● WORK ORDER: Below is a listing. Output every line of it exactly.

** SOURCE DATA follows **

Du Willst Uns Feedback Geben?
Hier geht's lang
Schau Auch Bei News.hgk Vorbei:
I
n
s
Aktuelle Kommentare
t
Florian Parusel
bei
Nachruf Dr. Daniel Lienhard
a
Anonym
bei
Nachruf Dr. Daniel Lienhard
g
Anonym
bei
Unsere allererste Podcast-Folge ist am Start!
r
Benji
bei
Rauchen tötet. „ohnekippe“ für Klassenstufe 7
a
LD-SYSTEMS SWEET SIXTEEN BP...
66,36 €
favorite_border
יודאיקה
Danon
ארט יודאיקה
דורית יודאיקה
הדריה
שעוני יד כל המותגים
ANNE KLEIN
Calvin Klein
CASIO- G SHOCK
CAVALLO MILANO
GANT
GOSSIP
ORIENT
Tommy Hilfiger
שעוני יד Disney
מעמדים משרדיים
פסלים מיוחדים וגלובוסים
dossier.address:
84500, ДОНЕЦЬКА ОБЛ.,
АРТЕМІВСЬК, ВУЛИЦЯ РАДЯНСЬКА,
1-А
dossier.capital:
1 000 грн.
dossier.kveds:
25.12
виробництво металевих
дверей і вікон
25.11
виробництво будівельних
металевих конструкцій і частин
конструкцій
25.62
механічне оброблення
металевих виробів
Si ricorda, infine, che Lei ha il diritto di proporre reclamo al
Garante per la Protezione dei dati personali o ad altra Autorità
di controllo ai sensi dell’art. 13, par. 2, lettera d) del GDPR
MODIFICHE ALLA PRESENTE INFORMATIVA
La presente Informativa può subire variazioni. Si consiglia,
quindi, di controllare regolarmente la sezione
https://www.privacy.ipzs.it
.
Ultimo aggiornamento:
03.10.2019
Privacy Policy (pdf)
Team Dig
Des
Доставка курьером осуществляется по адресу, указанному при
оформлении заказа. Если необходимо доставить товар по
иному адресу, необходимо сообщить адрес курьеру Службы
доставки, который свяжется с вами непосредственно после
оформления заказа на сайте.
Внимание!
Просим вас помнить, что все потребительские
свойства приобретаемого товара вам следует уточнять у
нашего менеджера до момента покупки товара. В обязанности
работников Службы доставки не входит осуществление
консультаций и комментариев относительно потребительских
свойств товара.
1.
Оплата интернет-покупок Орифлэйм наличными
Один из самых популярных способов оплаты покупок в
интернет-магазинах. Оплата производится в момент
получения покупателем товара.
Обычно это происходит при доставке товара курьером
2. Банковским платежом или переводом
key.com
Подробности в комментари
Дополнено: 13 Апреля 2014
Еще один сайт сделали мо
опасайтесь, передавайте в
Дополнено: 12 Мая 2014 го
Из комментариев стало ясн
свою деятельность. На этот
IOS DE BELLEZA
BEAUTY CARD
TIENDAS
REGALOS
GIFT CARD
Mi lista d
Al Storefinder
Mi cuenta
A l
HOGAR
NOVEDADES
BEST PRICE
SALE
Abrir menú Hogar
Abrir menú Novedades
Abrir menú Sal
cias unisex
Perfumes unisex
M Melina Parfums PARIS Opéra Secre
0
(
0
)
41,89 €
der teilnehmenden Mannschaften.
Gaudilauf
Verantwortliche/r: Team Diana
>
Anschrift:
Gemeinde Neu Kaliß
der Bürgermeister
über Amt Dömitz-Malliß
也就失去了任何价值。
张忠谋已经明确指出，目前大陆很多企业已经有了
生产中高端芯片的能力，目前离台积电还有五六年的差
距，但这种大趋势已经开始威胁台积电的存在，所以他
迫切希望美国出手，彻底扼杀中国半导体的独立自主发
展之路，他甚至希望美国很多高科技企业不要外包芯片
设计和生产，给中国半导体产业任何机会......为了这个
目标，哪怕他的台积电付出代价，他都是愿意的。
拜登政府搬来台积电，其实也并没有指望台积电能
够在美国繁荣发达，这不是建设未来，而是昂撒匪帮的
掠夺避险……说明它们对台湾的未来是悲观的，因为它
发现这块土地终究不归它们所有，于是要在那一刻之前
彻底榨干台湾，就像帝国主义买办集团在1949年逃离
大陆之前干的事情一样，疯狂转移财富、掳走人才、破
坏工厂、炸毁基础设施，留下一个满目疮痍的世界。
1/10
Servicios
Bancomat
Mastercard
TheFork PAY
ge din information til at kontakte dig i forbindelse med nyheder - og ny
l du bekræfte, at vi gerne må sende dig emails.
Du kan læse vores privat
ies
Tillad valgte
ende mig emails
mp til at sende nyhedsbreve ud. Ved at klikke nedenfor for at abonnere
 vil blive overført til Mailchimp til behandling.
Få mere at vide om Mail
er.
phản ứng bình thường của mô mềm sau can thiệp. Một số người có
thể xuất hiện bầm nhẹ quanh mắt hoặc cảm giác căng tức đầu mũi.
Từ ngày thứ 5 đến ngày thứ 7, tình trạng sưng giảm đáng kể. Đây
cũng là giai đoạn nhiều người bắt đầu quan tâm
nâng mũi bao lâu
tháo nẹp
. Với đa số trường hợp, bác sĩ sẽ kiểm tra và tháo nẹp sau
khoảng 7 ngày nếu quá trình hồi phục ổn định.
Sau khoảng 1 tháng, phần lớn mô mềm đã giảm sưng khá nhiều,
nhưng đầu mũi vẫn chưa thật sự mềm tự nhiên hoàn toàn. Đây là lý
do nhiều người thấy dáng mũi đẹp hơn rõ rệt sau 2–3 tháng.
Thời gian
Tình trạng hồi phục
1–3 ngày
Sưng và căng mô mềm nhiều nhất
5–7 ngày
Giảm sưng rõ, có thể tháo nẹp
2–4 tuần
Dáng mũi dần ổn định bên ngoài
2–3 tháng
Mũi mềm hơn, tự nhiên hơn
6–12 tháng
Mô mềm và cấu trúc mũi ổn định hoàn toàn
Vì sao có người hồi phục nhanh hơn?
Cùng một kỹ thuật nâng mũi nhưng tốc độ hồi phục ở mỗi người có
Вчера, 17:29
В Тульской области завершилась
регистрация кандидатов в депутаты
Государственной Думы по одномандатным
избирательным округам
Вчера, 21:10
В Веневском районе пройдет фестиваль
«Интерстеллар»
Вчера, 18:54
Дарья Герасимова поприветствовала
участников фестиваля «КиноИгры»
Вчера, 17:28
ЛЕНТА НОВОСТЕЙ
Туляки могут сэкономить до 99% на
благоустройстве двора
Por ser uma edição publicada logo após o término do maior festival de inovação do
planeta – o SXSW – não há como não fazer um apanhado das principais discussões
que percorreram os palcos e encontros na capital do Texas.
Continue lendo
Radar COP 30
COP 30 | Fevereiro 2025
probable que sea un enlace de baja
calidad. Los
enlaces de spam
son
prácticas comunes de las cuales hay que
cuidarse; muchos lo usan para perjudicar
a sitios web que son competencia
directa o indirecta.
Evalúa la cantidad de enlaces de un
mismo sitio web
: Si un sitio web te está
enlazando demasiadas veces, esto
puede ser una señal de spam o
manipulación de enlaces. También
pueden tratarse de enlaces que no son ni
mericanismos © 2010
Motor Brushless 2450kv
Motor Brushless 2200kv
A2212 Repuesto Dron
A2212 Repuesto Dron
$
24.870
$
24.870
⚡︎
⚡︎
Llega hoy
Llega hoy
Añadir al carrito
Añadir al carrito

** End of SOURCE DATA **

● RESPONSE BOX:
Du Willst Uns Feedback Geben?
Hier geht's lang
Schau Auch Bei News.hgk Vorbei:
I
n
s
Aktuelle Kommentare
t
Florian Parusel
bei
Nachruf Dr. Daniel Lienhard
a
Anonym
bei
Nachruf Dr. Daniel Lienhard
g
Anonym
bei
Unsere allererste Podcast-Folge ist am Start!
r
Benji
bei
Rauchen tötet. „ohnekippe“ für Klassenstufe 7
a
LD-SYSTEMS SWEET SIXTEEN BP...
66,36 €
favorite_border
יודאיקה
Danon
ארט יודאיקה
דורית יודאיקה
הדריה
שעוני יד כל המותגים
ANNE KLEIN
Calvin Klein
CASIO- G SHOCK
CAVALLO MILANO
GANT
GOSSIP
ORIENT
Tommy Hilfiger
שעוני יד Disney
מעמדים משרדיים
פסלים מיוחדים וגלובוסים
dossier.address:
84500, ДОНЕЦЬКА ОБЛ.,
АРТЕМІВСЬК, ВУЛИЦЯ РАДЯНСЬКА,
1-А
dossier.capital:
1 000 грн.
dossier.kveds:
25.12
виробництво металевих
дверей і вікон
25.11
виробництво будівельних
металевих конструкцій і частин
конструкцій
25.62
механічне оброблення
металевих виробів
Si ricorda, infine, che Lei ha il diritto di proporre reclamo al
Garante per la Protezione dei dati personali o ad altra Autorità
di controllo ai sensi dell’art. 13, par. 2, lettera d) del GDPR
MODIFICHE ALLA PRESENTE INFORMATIVA
La presente Informativa può subire variazioni. Si consiglia,
quindi, di controllare regolarmente la sezione
https://www.privacy.ipzs.it
.
Ultimo aggiornamento:
03.10.2019
Privacy Policy (pdf)
Team Dig
Des
Доставка курьером осуществляется по адресу, указанному при
оформлении заказа. Если необходимо доставить товар по
иному адресу, необходимо сообщить адрес курьеру Службы
доставки, который свяжется с вами непосредственно после
оформления заказа на сайте.
Внимание!
Просим вас помнить, что все потребительские
свойства приобретаемого товара вам следует уточнять у
нашего менеджера до момента покупки товара. В обязанности
работников Службы доставки не входит осуществление
консультаций и комментариев относительно потребительских
свойств товара.
1.
Оплата интернет-покупок Орифлэйм наличными
Один из самых популярных способов оплаты покупок в
интернет-магазинах. Оплата производится в момент
получения покупателем товара.
Обычно это происходит при доставке товара курьером
2. Банковским платежом или переводом
key.com
Подробности в комментари
Дополнено: 13 Апреля 2014
Еще один сайт сделали мо
опасайтесь, передавайте в
Дополнено: 12 Мая 2014 го
Из комментариев стало ясн
свою деятельность. На этот
IOS DE BELLEZA
BEAUTY CARD
TIENDAS
REGALOS
GIFT CARD
Mi lista d
Al Storefinder
Mi cuenta
A l
HOGAR
NOVEDADES
BEST PRICE
SALE
Abrir menú Hogar
Abrir menú Novedades
Abrir menú Sal
cias unisex
Perfumes unisex
M Melina Parfums PARIS Opéra Secre
0
(
0
)
41,89 €
der teilnehmenden Mannschaften.
Gaudilauf
Verantwortliche/r: Team Diana
>
Anschrift:
Gemeinde Neu Kaliß
der Bürgermeister
über Amt Dömitz-Malliß
也就失去了任何价值。
张忠谋已经明确指出，目前大陆很多企业已经有了
生产中高端芯片的能力，目前离台积电还有五六年的差
距，但这种大趋势已经开始威胁台积电的存在，所以他
迫切希望美国出手，彻底扼杀中国半导体的独立自主发
展之路，他甚至希望美国很多高科技企业不要外包芯片
设计和生产，给中国半导体产业任何机会......为了这个
目标，哪怕他的台积电付出代价，他都是愿意的。
拜登政府搬来台积电，其实也并没有指望台积电能
够在美国繁荣发达，这不是建设未来，而是昂撒匪帮的
掠夺避险……说明它们对台湾的未来是悲观的，因为它
发现这块土地终究不归它们所有，于是要在那一刻之前
彻底榨干台湾，就像帝国主义买办集团在1949年逃离
大陆之前干的事情一样，疯狂转移财富、掳走人才、破
坏工厂、炸毁基础设施，留下一个满目疮痍的世界。
1/10
Servicios
Bancomat
Mastercard
TheFork PAY
ge din information til at kontakte dig i forbindelse med nyheder - og ny
l du bekræfte, at vi gerne må sende dig emails.
Du kan læse vores privat
ies
Tillad valgte
ende mig emails
mp til at sende nyhedsbreve ud. Ved at klikke nedenfor for at abonnere
 vil blive overført til Mailchimp til behandling.
Få mere at vide om Mail
er.
phản ứng bình thường của mô mềm sau can thiệp. Một số người có
thể xuất hiện bầm nhẹ quanh mắt hoặc cảm giác căng tức đầu mũi.
Từ ngày thứ 5 đến ngày thứ 7, tình trạng sưng giảm đáng kể. Đây
cũng là giai đoạn nhiều người bắt đầu quan tâm
nâng mũi bao lâu
tháo nẹp
. Với đa số trường hợp, bác sĩ sẽ kiểm tra và tháo nẹp sau
khoảng 7 ngày nếu quá trình hồi phục ổn định.
Sau khoảng 1 tháng, phần lớn mô mềm đã giảm sưng khá nhiều,
nhưng đầu mũi vẫn chưa thật sự mềm tự nhiên hoàn toàn. Đây là lý
do nhiều người thấy dáng mũi đẹp hơn rõ rệt sau 2–3 tháng.
Thời gian
Tình trạng hồi phục
1–3 ngày
Sưng và căng mô mềm nhiều nhất
5–7 ngày
Giảm sưng rõ, có thể tháo nẹp
2–4 tuần
Dáng mũi dần ổn định bên ngoài
2–3 tháng
Mũi mềm hơn, tự nhiên hơn
6–12 tháng
Mô mềm và cấu trúc mũi ổn định hoàn toàn
Vì sao có người hồi phục nhanh hơn?
Cùng một kỹ thuật nâng mũi nhưng tốc độ hồi phục ở mỗi người có
Вчера, 17:29
В Тульской области завершилась
регистрация кандидатов в депутаты
Государственной Думы по одномандатным
избирательным округам
Вчера, 21:10
В Веневском районе пройдет фестиваль
«Интерстеллар»
Вчера, 18:54
Дарья Герасимова поприветствовала
участников фестиваля «КиноИгры»
Вчера, 17:28
ЛЕНТА НОВОСТЕЙ
Туляки могут сэкономить до 99% на
благоустройстве двора
Por ser uma edição publicada logo após o término do maior festival de inovação do
planeta – o SXSW – não há como não fazer um apanhado das principais discussões
que percorreram os palcos e encontros na capital do Texas.
Continue lendo
Radar COP 30
COP 30 | Fevereiro 2025
probable que sea un enlace de baja
calidad. Los
enlaces de spam
son
prácticas comunes de las cuales hay que
cuidarse; muchos lo usan para perjudicar
a sitios web que son competencia
directa o indirecta.
Evalúa la cantidad de enlaces de un
mismo sitio web
: Si un sitio web te está
enlazando demasiadas veces, esto
puede ser una señal de spam o
manipulación de enlaces. También
pueden tratarse de enlaces que no son ni
mericanismos © 2010
Motor Brushless 2450kv
Motor Brushless 2200kv
A2212 Repuesto Dron
A2212 Repuesto Dron
$
24.870
$
24.870
⚡︎
⚡︎
Llega hoy
Llega hoy
Añadir al carrito
Añadir al carrito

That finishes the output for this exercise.